● **Source passage**:
Note that the main roller 23 is a single columnar roller extending in the width direction B, whereas the first sub-rollers 31 and the second sub-rollers 32, which are both columnar sub-rollers, are both arranged at intervals G from each other along a rotation axis direction corresponding to the width direction B intersecting the transport direction A, as shown in FIG. 4. Each of the first sub-rollers 31 and each of the second sub-rollers 32 nip the medium M at each nip position together with the main roller 23. Here, the main roller 23 is a drive roller that is driven by a drive force from a motor (not shown) in order to apply a transporting force to the medium M, and thus is a single columnar roller extending in the width direction B. On the other hand, the first sub-rollers 31 and the second sub-rollers 32 are driven rollers that rotate together with the main roller 23 as the main roller 23 rotates, and thus are a plurality of columnar rollers that are arranged at the intervals G in the width direction B and are smaller than the main roller 23.

A platen 25 is provided between the transport roller pair 30A of the present embodiment as the transport roller pair 30 and the guide roller 24. As shown in FIG. 1, the platen 25 is configured to be movable in a vertical direction D. Since tension is applied to the medium M along the transport direction A between the transport roller pair 30A and the guide roller 24, the medium M can be transported in a state of floating with respect to a support surface 25a of the platen 25 by lowering the platen 25, and the medium M can be transported in a state of being supported by the support surface 25a of the platen 25 by raising the platen 25.

A movement direction of the main roller 23 and the guide roller 24 when transporting the medium M is the rotation direction C, and a medium support region between the transport roller pair 30A and the guide roller 24 is a region where ink is ejected from the head 27. Note that, except when an image is formed on the medium M, the main roller 23 and the guide roller 24 may be rotated in a direction opposite to the rotation direction C to move the medium M in a direction opposite to the transport direction A.

The recording device 1A of the present embodiment includes a carriage 26 capable of reciprocating in the width direction B intersecting the transport direction A, and the head 27 attached to the carriage 26. The head 27 is the recording section capable of forming an image by ejecting liquid ink onto the medium M transported in the transport direction A based on record data.

● **Problems to work on**:
[1] According to the recording device passage, what drives the main roller 23?
[2] Decide whether each statement agrees with the recording device passage, and quote the words that decide it: (a) The platen 25 can move in a vertical direction. (b) The first and second sub-rollers are larger than the main roller 23. (c) The carriage 26 reciprocates along the transport direction A.

● **Given information**:
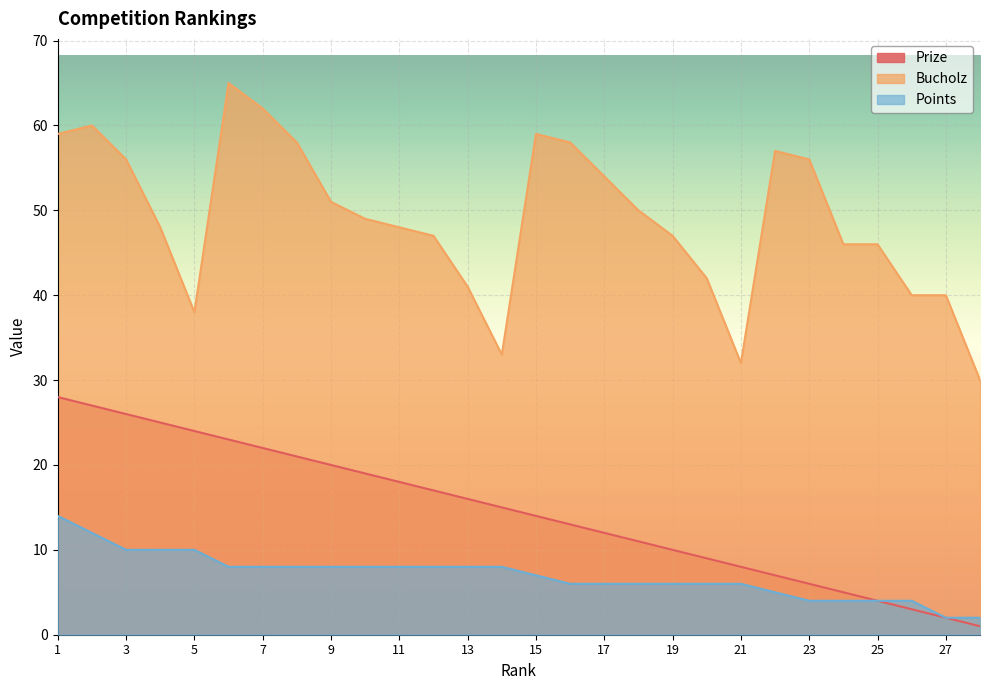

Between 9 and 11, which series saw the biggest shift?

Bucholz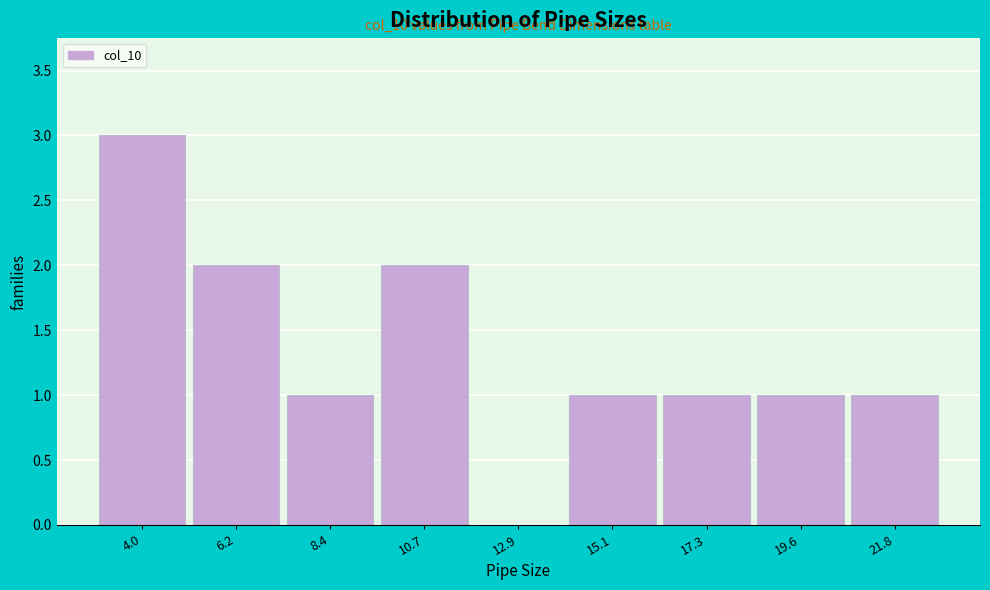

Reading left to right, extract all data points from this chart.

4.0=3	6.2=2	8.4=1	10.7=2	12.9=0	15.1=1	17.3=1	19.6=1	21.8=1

--

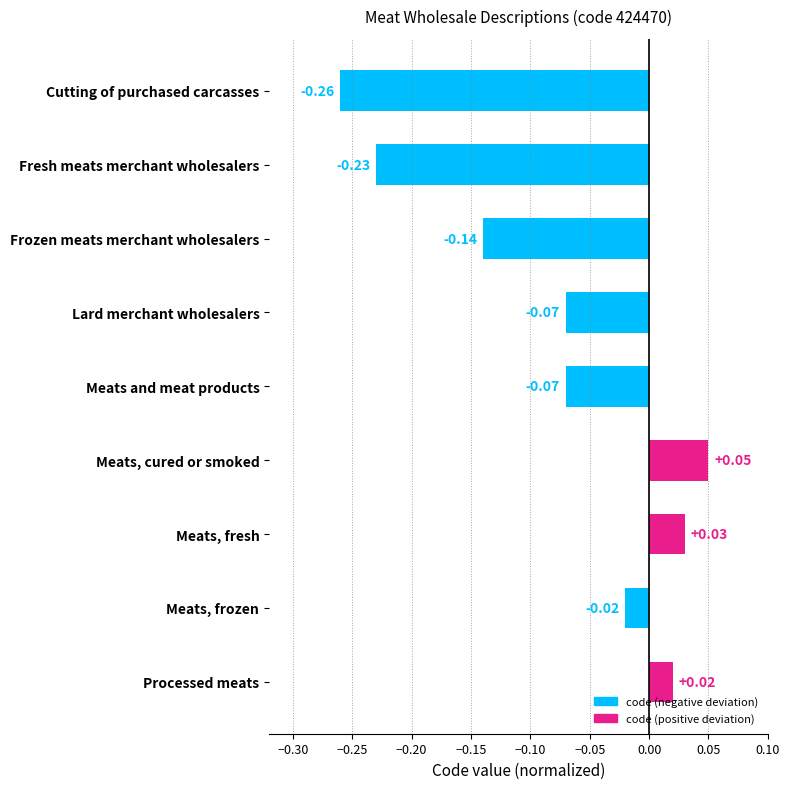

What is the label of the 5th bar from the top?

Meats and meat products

* * *

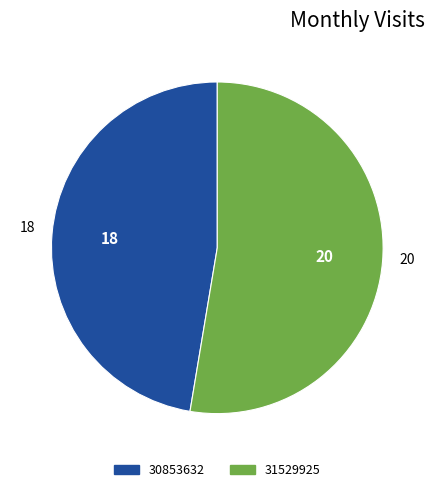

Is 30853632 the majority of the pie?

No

● **Exercise responses**:
[1] A drive force from a motor.

[2]
(a) Yes: "the platen 25 is configured to be movable in a vertical direction D"
(b) No: "are smaller than the main roller 23"
(c) No: "capable of reciprocating in the width direction B intersecting the transport direction A"